A recent review indicates that even now humans are better compared to technology when the accuracy of detecting possible cases of breast cancer during screening is concerned.
The study was recently reported in the journal BMJ.
According to the researchers, there is a lack of good quality evidence to back the policy of substituting human radiologists with artificial intelligence (AI) technology while screening for breast cancer.
On a global level, breast cancer is a major cause of death among women, and several countries have started mammography screening programs to detect and treat it at an early stage. However, studying mammograms for identifying early signs of cancer is a high-volume cyclical work for radiologists, and some cancers tend to get missed.
Earlier studies have indicated that AI systems tend to surpass humans and may soon be used in the place of experienced radiologists. Still, a recent review of 23 studies stressed evidence gaps and concerns regarding the methods that have been utilized.
To deal with this uncertainty, the UK National Screening Committee appointed a research group from the University of Warwick to analyze the accuracy of AI for breast cancer detection in mammography screening practice.
The scientists reviewed 12 studies performed from 2010 comprising data for 131,822 screened women in the United States, Sweden, Spain, the Netherlands and Germany. As far as the 12 studies were concerned, the quality of the methods utilized was noticed to be poor and their relevance to European or UK breast cancer screening programs was low.
Three huge studies involving 79,910 women made a comparison of AI systems with the clinical decisions of the original radiologist.

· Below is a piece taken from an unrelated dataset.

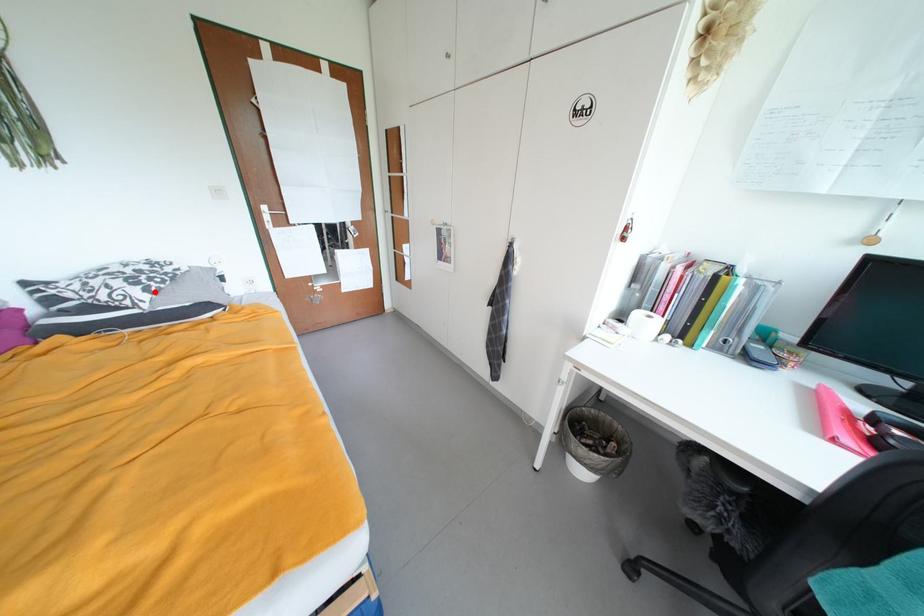
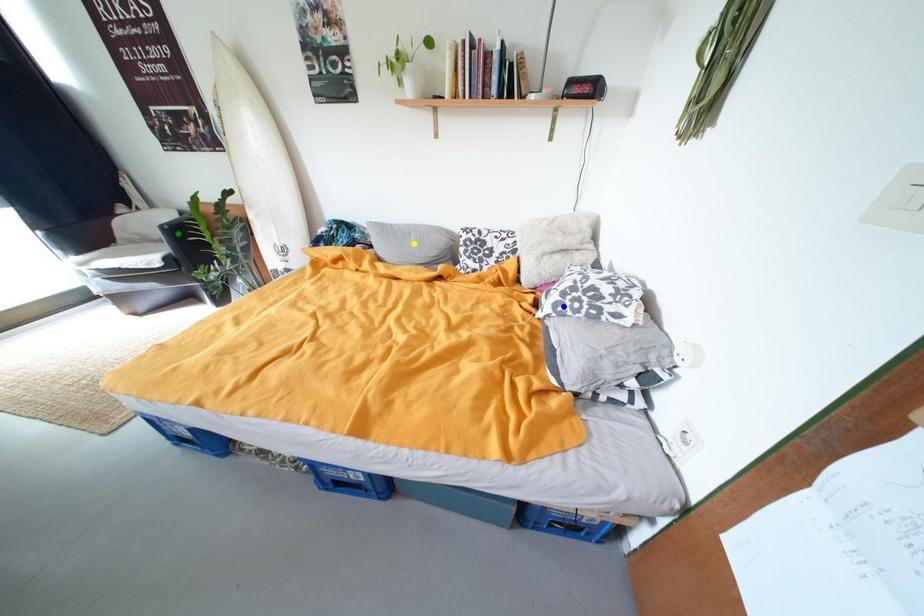
Question: I am providing you with two images of the same scene from different viewpoints. A red point is marked on the first image. You are given multiple points on the second image. Which mark in image 2 goes with the point in image 1?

Among these, 1,878 had screened detected cancer or interval cancer (cancer diagnosed in-between routine screening appointments) within one year of screening.
The majority, that is, 34 out of 36 or 94%, of AI systems assessed in these three studies were less accurate compared to a single radiologist, and all were less precise than the consensus of two or more radiologists, which is the standard practice in Europe.
On the other hand, five smaller studies comprising 1,086 women reported that all of the AI systems assessed were highly precise compared to a single radiologist. However, the scientists noticed that these studies were at a greater risk of bias and their potential results are not replicated in bigger studies.
In three studies, AI was employed as a pre-screen to triage which mammograms need to be reviewed by a radiologist and which do not screen out 53%, 45% and 50% of women at low risk but also 10%, 4% and 0% of cancers detected by radiologists.
The researchers denote certain study limitations like the exclusion of non-English studies that might have had relevant proof, and they add that AI algorithms are short-lived and constantly evolving. Therefore, reported evaluations of AI systems might be outdated by the time of study publication.
However, the use of strict study inclusion criteria along with a rigorous and systematic assessment of study quality indicates the conclusions are strong.
As such, they say: “Current evidence on the use of AI systems in breast cancer screening is a long way from having the quality and quantity required for its implementation into clinical practice.”
They add: “Well designed comparative test accuracy studies, randomized controlled trials, and cohort studies in large screening populations are needed which evaluate commercially available AI systems in combination with radiologists in clinical practice.”
Freeman, K., et al. (2021) Use of artificial intelligence for image analysis in breast cancer screening programs: systematic review of test accuracy. BMJ. doi.org/10.1136/bmj.n1872.